▶ **Tasks to carry out**:
1 > Please list every case name that appears in the court opinion excerpt below.
2 > Answer these from the court opinion excerpt below:
(a) Which circuit decided Taylor v. NLRB?
(b) Does consent to arbitration come before or after the award?
(c) What can settlement agreements contain that a submission to arbitration does not necessarily incorporate?

▶ **Excerpt provided**:
The question of deferral to settlement and arbitration has been a rich source of litigation in this circuit, as well as in others. See e.g., Servair, 726 F.2d 1435, and cases discussed therein. Petitioners urge us to follow the logic of the Eleventh Circuit in its recent decision, Taylor v. NLRB, 786 F.2d 1516 (11th Cir.1986), rejecting the Board’s reliance on the Olin Corp. standards for deferral to arbitration awards. We decline to do so. Taylor and the cases upon which it relies, like most of the cases cited to this court, arise out of challenges to Board decisions to defer, or not to defer, to arbitration awards. In contrast, the case at bar involves not an arbitration award but a Board deferral to a settlement. Settlement agreements, while similar to arbitration awards in certain respects, are nonetheless distinctive. They can contain elements of waiver not necessarily incorporated in a submission to arbitration. Indeed, while consent to a settlement follows an examination of its terms, consent to arbitration precedes the award. We have held that such consent does not ensure submission to the terms of an arbitration award. Servair, supra. Because this is a settlement deferral, and not an arbitration deferral, we need not decide what deferral authority the Board could have exercised had the case continued to arbitration and resulted in a similar award. We need not decide, therefore, at this time whether we would follow Taylor in a Taylor-type case in this circuit.

▶ **Records supplied**:
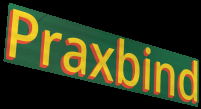
Praxbind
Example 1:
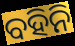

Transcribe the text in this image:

ବହିନି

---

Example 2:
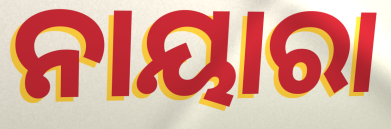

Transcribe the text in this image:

ନାୟାରା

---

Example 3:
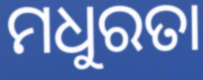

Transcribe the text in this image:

ମଧୁରତା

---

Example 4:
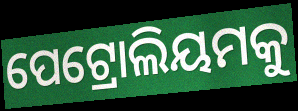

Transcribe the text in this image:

ପେଟ୍ରୋଲିୟମକୁ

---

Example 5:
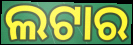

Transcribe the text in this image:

ଲଟାର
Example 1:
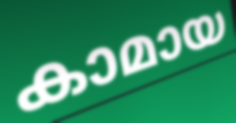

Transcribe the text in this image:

കാമായ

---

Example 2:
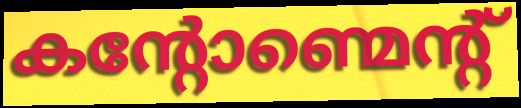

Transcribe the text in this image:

കന്റോണ്മെന്റ്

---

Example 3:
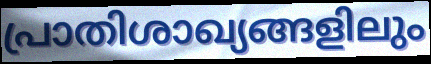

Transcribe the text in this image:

പ്രാതിശാഖ്യങ്ങളിലും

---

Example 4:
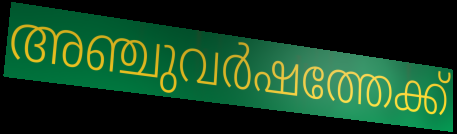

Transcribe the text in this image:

അഞ്ചുവർഷത്തേക്ക്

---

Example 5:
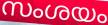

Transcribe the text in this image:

സംശയം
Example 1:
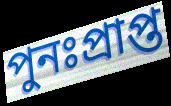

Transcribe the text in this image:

পুনঃপ্রাপ্ত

▶ **The replies**:
1 >
Servair
Taylor v. NLRB
Olin Corp.

2 >
(a) The Eleventh Circuit
(b) Before the award
(c) Elements of waiver